Premiere für „Wer reitet so spät…Der Ritter Fips!“

ff Lüneburg. Günter Grass — Urgestein der deutschen zeitgenössischen Literatur, moralische Instanz, Nobelpreis. Wer hätte dem Autor der „Blechtrommel“ so einen Blödsinn wie die „Ballade von der schwarzen Wolke“ zugetraut? Eine Ballade, so wird sie nun mal definiert, ist ein Handlungsgedicht, da muss also etwas passieren. Eine schwarze Wolke aber zieht übers Land, hinweg über eine vier Eier ausbrütende Henne, und irgendwann ist die Wolke fort, ohne irgendetwas anzurichten. Was aus den vier Eiern oder der Henne wurde, wir wissen es nicht.

„Das ist also eher ein Antihandlungsgedicht“, so Raimund Becker-Wurzwallner. Unter dem Titel „Wer reitet so spät…Der Ritter Fips!“ feierte der Schauspieler nun im T.NT-Studio Premiere eines Balladen-Solo-Programms, das Angebot reicht, der Titel sagt es, von Goethe bis Heinz Erhardt. Und so ist das Schicksal des fiebernden Jungen, der mit seinem Vater durch die stürmische Nacht reitet und vom Erlkönig bedroht wird, in zweifacher Ausfertigung zu erleben. Erstens klassisch-tragisch, so wie es im Deutsch-Unterricht (meistens zum Auswendiglernen) durchgenommen wurde: „In seinen Armen das Kind war tot“. Zweitens in der modernen Fassung: „Er erreicht den Hof mit Müh und Not. / Der Knabe lebt, das Pferd ist tot“.

Das sind die Bestellnummern 78 und 10 einer Menükarte, auf der Raimund Wurzwallner insgesamt 82 Handlungsgedichte anbietet. Das Publikum bestimmt per Zuruf das Programm und nahm den Solisten damit gut und gern eindreiviertel Stunden in Beschlag, 30 Nummern wurden aufgerufen. Der Schwerpunkt der Speisekarte liegt auf heiteren Texten — Morgenstern, Kästner, Gernhardt, aber natürlich sind auch die Klassiker vorrätig: Fontanes Heldenepos „John Meynard“ (77), Schillers „Taucher“ (81), Heinrich Heines „Loreley“ (30).

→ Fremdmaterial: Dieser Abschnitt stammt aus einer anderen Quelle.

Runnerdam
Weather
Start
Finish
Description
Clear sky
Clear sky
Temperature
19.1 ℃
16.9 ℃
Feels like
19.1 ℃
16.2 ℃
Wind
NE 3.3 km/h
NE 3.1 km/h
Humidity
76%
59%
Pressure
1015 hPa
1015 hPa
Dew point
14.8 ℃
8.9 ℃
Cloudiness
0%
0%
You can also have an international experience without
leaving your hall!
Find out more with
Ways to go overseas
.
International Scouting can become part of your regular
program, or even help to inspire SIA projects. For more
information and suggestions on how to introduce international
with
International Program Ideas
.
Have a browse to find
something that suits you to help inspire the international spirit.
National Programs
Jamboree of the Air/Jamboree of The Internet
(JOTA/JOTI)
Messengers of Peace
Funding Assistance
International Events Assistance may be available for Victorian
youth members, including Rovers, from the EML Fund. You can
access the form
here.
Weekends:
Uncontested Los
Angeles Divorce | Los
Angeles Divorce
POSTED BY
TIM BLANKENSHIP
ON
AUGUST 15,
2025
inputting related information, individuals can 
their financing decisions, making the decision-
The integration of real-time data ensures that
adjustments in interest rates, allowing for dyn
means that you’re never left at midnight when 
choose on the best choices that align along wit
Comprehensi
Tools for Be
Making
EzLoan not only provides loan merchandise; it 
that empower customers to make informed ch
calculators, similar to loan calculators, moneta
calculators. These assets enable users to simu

Eine Ballade muss dreierlei beinhalten: Lyrik, Dramatik und Erzählung, weshalb die schwarze Wolke des Günter Grass da eher ein Grenzfall ist. Das gilt auch für die Nummer 25, für Robert Gernhardts „Scheitern einer Ballade“, die Geschichte eines Lyrikers, der im Krönungssaal die Taten seine Fürsten Friedrich angemessenen preisen will, aber schon bei der Schilderung des Lichtes nicht die rechten Worte findet: „Wie ist denn Fahlheit? Außer fahl? / Na ja. Egal. Ein andermal!“

Das Legendäre und das Lustige liegen eng beieinander an diesem Abend, das macht seinen Reiz aus, da gibt es vieles zu entdecken, und so mancher Besucher wird sich vorgenommen haben, hier und dort noch einmal nachzulesen. Und Raimund Wurzwallner gibt als Rezitator allen Texten mit feiner Dynamik die passende Stimmung, der wirklich traurigen Geschichte von dem „Bettler und seinem Hund“ (Adelbert von Chamisso) wie den beiden Ameisen des Joachim Ringelnatz, die von Hamburg nach Australien marschieren wollen, in Altona aber müde Beine bekommen: „Und so verzichteten sie weise /auf den letzten Teil der Reise“.

Das Finale bestimmte der Künstler selbst, mit dem wohl bekanntesten (bis dahin nicht eingeforderten) Handlungsgedicht überhaupt — ein Balladenabend ohne Schillers „Bürgschaft“, das geht natürlich gar nicht. Und wer kann da schon mehr als die erste Strophe und die letzte Zeile?